The History of Tai Chi begins in history and is shrouded in mystery. One story begins from Buddha, around 600 BC and the famous beginning of the Zen. This is one beginning of Martial Arts though there are many legends. Many years later as Buddhism in India decayed so another disciple DaMo left India to go to China in the Liang Dynasty, just before the Tang Dynasty in China. He settled down in Shao-Lin Temple after he met the Emperor. DaMo brought a great method of training people with his contribution of the Shao-Lin Kongfu, although it is a way of fighting, it means to help people to improve their physical and spiritual levels.

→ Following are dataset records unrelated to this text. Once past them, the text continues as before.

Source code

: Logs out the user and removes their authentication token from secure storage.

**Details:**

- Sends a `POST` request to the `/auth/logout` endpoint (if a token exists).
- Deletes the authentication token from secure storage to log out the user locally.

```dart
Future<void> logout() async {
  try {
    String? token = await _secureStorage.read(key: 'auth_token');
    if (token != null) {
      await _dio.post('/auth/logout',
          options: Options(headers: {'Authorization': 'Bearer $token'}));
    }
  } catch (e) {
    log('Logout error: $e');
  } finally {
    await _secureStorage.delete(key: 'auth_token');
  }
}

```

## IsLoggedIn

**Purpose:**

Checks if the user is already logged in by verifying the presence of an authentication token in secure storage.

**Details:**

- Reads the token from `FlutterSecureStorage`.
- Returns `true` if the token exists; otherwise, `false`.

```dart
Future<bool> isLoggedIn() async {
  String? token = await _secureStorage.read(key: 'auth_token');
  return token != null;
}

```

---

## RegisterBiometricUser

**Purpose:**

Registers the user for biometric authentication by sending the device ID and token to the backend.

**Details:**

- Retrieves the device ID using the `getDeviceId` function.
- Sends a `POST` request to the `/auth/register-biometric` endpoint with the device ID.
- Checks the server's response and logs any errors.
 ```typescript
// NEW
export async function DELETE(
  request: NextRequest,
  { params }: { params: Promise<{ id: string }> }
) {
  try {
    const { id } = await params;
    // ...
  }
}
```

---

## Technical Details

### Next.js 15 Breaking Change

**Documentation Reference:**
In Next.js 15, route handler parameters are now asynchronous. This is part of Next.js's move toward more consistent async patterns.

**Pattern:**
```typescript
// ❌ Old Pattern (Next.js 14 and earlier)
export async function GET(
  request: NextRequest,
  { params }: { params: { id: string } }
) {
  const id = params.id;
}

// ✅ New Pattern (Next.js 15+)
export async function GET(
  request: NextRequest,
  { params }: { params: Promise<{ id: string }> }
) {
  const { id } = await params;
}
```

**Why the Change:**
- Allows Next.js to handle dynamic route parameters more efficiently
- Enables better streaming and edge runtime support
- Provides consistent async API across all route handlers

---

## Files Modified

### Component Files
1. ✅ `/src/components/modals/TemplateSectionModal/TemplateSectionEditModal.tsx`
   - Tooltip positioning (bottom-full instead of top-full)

Lao-Tzu about 600BC was a master of the Chinese traditional philosophy and systematically initiated the theory of Yin and Yang, the relationship of man and nature and the relationship with strong and weak. In his famous paper "Tao-Te Ching", he mentions the way "to learn from the nature as your teacher". Indeed many of the Tai chi forms follow nature. Names like the Crane and Cat stances [ways of standing] and of the hand and feet movements often resemble the graceful activities of animals. It is an ancient tradition said to have been developed to help restore health of monks in poor physical condition from too much meditation and too little exercise. Shao-Lin Kongfu became famous at the beginning of Tang Dynasty, for the monks saved the Emperor Li Shimin with their fighting skills in about 600AD.

The Martial Arts of China and Japan of which Tai chi is part and the Buddhism and Indian Yoga form parts of the unique oriental exercise style that is so different from the modern way of keeping fit such as jogging and body building. Yet Tai chi itself is also ideal for anyone to undertake as an exercise form for in the main, the movements are slow and precise and help everyone to remain healthy or healthier.

Tai chi is ideal for those with chronic diseases as it helps the body more able to cope. Gentle movements of the ancient Chinese exercise Tai chi are one of many alternatives to help elderly people find pain relief. The movements of Tai chi are gentle, graceful and mystical and for everyone a very safe way to relieve pain and gain balance, strength, and flexibility. Tai chi is one of many alternative therapies that can provide relief from pain and possibly letting you cut back on pain medication. Age is no barrier and at present our eldest is 83.
In the early morning in China, Australia and in many more countries people of all ages practice Tai chi. Chi [pronounced chee] is the Chinese word for energy. In the healing arts Tai chi is used to promote the movement of energy through the body. Virtually all major health organisations, including Arthritis Care and Lincolnshire Health recommend Tai chi as an activity for everyone because it provides balance of body and mind.

Older adults who try Tai chi find the benefits flow into their everyday lives in surprising ways; as muscles become stronger so a person is less liable to fall and the body develops a proper balance and body alignment."